At the two bottom corners, the soil is in contact with the water chamber. Capillary action brings the water all the way to the top, where it condenses on the mulch or plastic cover and drips down onto the soil.

“The water is constantly in motion,” Patterson said, “bringing fresh nutrients to the roots. It’s as if you were relaxing in a hammock and somebody was bringing you a beer and a sandwich every two hours.”

What happens inside an earthbox reminds me of the very successful chinampa farming system used before the Spaniards’ arrival in Mexico. Small squares of land were watered by irrigation ditches that crisscrossed the fields. Water reached the plants from below by capillary action, constantly bringing them new nutrients.

In a sense, you could say Bob Patterson is presenting Mexico with a “chinampa in a box.”

EcoHuerto/Earthbox
With a few earthboxes, you have a vegetable garden. If you move, you can take it with you.

I asked Patterson how he got from the FAO to this project in Guadalajara.

“It all started with a series of concerts called Groundwork, which I organized in 2001 in Seattle, Washington, to combat world hunger,” he said.

### WORK ORDER 1
Summarize the text about earthboxes in two sentences.
### WORK ORDER 2
List every geographic place named in the text about earthboxes, giving each one only once.
The rows that come next are from a different source than the text about earthboxes.

### EXTRACTED ENTRIES
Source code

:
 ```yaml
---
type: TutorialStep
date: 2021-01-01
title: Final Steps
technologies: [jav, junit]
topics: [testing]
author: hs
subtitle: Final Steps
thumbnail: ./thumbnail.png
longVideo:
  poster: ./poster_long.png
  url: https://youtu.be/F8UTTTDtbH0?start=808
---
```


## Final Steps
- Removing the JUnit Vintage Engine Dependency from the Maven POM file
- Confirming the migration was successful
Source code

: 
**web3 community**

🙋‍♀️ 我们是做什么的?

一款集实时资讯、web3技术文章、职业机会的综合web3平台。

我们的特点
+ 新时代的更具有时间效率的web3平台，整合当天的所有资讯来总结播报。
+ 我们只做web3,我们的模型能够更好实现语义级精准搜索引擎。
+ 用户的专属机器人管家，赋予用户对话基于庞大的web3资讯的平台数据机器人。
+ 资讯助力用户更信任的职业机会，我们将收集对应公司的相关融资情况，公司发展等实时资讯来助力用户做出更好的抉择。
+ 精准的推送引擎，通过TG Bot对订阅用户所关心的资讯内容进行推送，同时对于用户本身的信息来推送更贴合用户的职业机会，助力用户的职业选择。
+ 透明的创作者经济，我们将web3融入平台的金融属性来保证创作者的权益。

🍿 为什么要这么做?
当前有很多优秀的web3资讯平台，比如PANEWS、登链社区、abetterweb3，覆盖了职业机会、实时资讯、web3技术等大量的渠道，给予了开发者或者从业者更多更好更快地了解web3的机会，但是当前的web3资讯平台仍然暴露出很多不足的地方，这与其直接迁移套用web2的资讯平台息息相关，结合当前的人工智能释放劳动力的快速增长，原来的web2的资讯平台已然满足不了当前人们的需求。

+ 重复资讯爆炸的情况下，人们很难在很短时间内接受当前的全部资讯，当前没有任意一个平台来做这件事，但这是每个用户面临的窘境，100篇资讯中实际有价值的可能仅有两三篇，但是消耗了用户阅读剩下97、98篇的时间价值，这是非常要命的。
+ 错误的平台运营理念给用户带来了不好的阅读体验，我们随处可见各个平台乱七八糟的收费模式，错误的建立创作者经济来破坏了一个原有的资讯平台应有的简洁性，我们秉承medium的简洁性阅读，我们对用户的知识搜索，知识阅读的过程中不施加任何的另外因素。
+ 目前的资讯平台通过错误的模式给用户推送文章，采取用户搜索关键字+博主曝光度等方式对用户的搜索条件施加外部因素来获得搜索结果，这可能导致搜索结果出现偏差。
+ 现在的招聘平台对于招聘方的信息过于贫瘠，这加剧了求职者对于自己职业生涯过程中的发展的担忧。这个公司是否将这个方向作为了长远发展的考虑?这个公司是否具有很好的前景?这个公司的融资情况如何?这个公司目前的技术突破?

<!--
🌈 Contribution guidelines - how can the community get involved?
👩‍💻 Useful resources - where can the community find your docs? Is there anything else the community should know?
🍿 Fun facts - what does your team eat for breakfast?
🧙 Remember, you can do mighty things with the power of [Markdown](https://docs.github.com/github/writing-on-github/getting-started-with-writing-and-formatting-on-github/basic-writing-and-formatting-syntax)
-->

### TASK ANSWER 1
In an earthbox, the soil touches a water chamber at the two bottom corners, and capillary action carries the water up through the soil to the top, so the water is always moving and bringing fresh nutrients to the roots. The writer compares this to the chinampa farming system used in Mexico before the Spaniards arrived, where plants got water from below by capillary action, and says Bob Patterson is presenting Mexico with a "chinampa in a box."

### TASK ANSWER 2
Mexico, Guadalajara, Seattle, Washington